A well-designed IPV workflow is the data-integrity programme made operational. A badly-designed IPV workflow is the data-integrity programme rendered into 483 observations.

In V5, IPV is a first-class primitive in the master recipe. Every step carries an IPV requirement (none, one-person system-only, two-person human, or hybrid system-assisted). The kiosk enforces the requirement structurally — an operator cannot advance to the next step until the IPV is satisfied. Identity comes from authenticated kiosk login (badge, biometric or hardware token); instrument readings stream directly from calibrated equipment; the verifier is authenticated separately and must be physically present (the kiosk and the verifier badge reader confirm presence); the IPV record writes to the batch record atomically at signature.

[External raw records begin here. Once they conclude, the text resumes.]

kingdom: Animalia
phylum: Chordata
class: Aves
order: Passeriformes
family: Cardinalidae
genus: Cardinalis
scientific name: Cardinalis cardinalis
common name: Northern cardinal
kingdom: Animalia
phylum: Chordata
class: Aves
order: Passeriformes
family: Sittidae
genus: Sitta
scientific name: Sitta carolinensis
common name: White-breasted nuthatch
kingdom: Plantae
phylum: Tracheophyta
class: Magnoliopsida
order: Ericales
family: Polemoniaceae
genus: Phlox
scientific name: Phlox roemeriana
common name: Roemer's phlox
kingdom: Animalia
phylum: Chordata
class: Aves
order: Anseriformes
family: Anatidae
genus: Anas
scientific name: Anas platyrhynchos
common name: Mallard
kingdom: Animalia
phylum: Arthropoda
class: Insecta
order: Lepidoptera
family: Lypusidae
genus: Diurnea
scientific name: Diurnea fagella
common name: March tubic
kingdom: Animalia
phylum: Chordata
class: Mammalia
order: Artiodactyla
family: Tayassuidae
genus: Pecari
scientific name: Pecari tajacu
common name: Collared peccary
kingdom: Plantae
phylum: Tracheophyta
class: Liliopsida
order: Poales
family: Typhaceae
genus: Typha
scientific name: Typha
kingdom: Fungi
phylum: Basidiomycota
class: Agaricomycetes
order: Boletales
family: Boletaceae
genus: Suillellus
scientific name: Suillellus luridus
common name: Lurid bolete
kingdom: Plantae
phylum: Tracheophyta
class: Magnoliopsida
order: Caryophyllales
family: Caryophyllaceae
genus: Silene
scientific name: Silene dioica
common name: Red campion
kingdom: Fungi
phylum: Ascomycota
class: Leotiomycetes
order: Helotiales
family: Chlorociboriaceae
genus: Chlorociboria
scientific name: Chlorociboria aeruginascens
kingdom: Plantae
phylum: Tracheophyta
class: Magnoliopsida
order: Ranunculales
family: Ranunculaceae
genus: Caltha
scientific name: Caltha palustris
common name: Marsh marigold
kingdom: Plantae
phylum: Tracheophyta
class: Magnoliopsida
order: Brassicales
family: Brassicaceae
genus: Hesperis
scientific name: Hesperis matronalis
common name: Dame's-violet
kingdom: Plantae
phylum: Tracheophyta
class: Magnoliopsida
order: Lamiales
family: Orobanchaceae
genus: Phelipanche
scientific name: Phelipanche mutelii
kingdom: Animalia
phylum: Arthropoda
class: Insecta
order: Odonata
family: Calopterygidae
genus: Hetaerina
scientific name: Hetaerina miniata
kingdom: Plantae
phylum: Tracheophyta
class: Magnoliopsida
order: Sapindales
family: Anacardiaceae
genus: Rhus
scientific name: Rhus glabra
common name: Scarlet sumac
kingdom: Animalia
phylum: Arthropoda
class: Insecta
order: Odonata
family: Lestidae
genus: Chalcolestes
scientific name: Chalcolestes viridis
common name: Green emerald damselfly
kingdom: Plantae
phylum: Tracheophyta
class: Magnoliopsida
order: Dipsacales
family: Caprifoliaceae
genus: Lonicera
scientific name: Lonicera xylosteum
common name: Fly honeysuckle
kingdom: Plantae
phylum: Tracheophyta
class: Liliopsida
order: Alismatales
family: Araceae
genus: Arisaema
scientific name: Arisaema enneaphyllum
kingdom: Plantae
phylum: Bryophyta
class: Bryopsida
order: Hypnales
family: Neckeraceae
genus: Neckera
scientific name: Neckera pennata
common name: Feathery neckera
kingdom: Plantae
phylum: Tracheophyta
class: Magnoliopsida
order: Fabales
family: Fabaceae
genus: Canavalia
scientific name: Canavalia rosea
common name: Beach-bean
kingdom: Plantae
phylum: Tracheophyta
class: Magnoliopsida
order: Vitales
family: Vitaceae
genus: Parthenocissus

• MMR-driven: the IPV mode is part of the master recipe, not a floor-level convention.
• Instrument-fed: balance, mixer, oven and analytical readings are captured at the source.
• Identity-attributed: every operator and every verifier signature is bound to an authenticated identity.
• Presence-verified: the verifier's badge confirms physical presence in the suite at the moment of sign-off.
• Calibration-aware: an instrument with an expired calibration cannot serve as the source for an IPV.
• Training-gated: a verifier without current training on the relevant SOP cannot sign.
• Audit-trailed: every IPV event writes to an immutable, Part 11-compliant audit trail.
• Exception-routed: a failed IPV opens a deviation, locks the batch, and routes to QA before any further step can run.

• Median delta between operator-action timestamp and verifier-signature timestamp — should be seconds to minutes, not hours.
• Verifier-to-operator ratio — how often the same person verifies the same operator (concentration is a risk signal).
• Failed-IPV rate — too low suggests reflexive signing, too high suggests training gap.
• After-the-fact correction rate on IPV records — should be near zero.
• Cross-suite presence anomalies — verifier signatures recorded when the verifier was elsewhere.